Provocation discography for a 54 years old woman, who had sufferedfrom low back pain (LBP) for more than 2 years

The results shows the ruptured intervertebral disc (L5-S1), leakage of the contrast medium, concordant pain (7 point on the numeric rating scale) was induced according to the VAS score. (A) is the frontal X-ray of the provocation discography. (B) indicates the lateral X-ray of the provocative discography.
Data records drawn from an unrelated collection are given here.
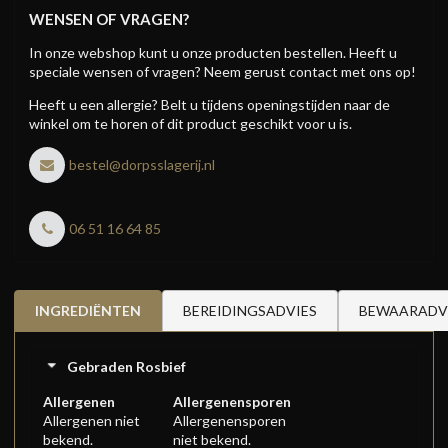
WENSEN OF VRAGEN?
In onze webshop kunt u onze producten bestellen. Heeft u
speciale wensen of vragen? Neem gerust contact met ons op!
Heeft u een allergie? Belt u tijdens openingstijden naar de
winkel om te horen of dit product geschikt voor u is.
bestel@dorpsslagerij.nl
06 51 16 64 85
INGREDIËNTEN
BEREIDINGSADVIES
BEWAARADV
Gebraden Rosbief
Allergenen
Allergenensporen
Allergenen niet
Allergenensporen
bekend.
niet bekend.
Radiographic measurement and analyses of the factors

Angle motion of the lumbar spine intervertebral was measured to indicate the degree of spine instability and include angle motion and lumbar mobility [32]. Two lines across the upper and lower vertebral body margin of lesion level insect and form the angle at flexion and extension position by X-ray (Phillips, Eindhoven, Netherlands), difference of the flexion and extension angle was defined as the angle motion of lumbar spine [33]. Lumbar mobility was measured by calculating the distance between upper and lower vertebral body of the lesion level at the lateral position by X-ray. The cobb angle of interest is simply the angle between the two line drew from the upper endplate of the upper body and along the lower endplate of the lower body [34]. Height of the lesion disc was measured by supine MR (Siemens, Germany). The T1 and T2 intensity images were constructed with the TE/TR of 10/500 ms and 100/2800 ms. The slice thickness was 4 mm. We performed the measurement on the T2 intensity images at the sagittal planes. The measurement of the vertical intervertebral disc lengths was performed on the mid-saggital section of the vertebral body (anterior, middle and posterior). Measurement of spinal canal dimensions of the lesion level (saggital diameter and transverse diameter) was carried out by supine MR to reflect degree of the lumbar spinal stenosis [35]. HIZ was defined as a small, round zone with limited high-intensity signals in the posterior annulus of lumbar intervertebral discs on sagittal slices of T2-weighted MR, it also represents a deep radial fissuring the annulus fibrosis of the lesion level, just as revealed by lumbar CT discography [36-39]. Modic changes are usually displayed by MR to describe the signal intensity changes of vertebral end-plate of the lesion disc [40]. Modic type 1 changes (MC1) refers to low T1 and high T2 signal, MC2 refers to high T1 and T2 signal, and MC3 refers to low T1 and T2 signal [41]. Grading of disc degeneration was assessed from T2-weighted sagittal images based on the Pfirrmann method [31]. Two independent spine surgeons performed the measurement by using Centrieity Enterprise Web V3.0 (General Electric, US).

Statistical analysis

We used SPSS 21.0 (SPSS, Chicago, IL, USA) to perform all the statistical analyses. Dichotomous data was described as counts and percentages while continuous data are presented as means ± standard deviation. Univariate analysis was carried out by using student's t-test(continuous data) and the χ2 test (dichotomous data). All the performed statistical tests were two-tailed. The statistically significant (P < 0.05) covariates based on the univariate analysis were subjected to multivariate logistics regression analysis. A receiver operating characteristic (ROC) curve was drew to show the predictive accuracy while the value of sensibility was set up as vertical coordinate and the value of 1- specificity was set up as the horizontal ordinate. A two-tailed P-value < 0.05 was considered to be statistically significant between the two groups.

CONCLUSIONS

Lumbar stability (Angular motion, more than 14.35°), Modic change and HIZ show high diagnostic value in the diagnosis of discogenic LBP based on the multivariate analysis, good diagnostic accuracy was obtained according to the ROC curve.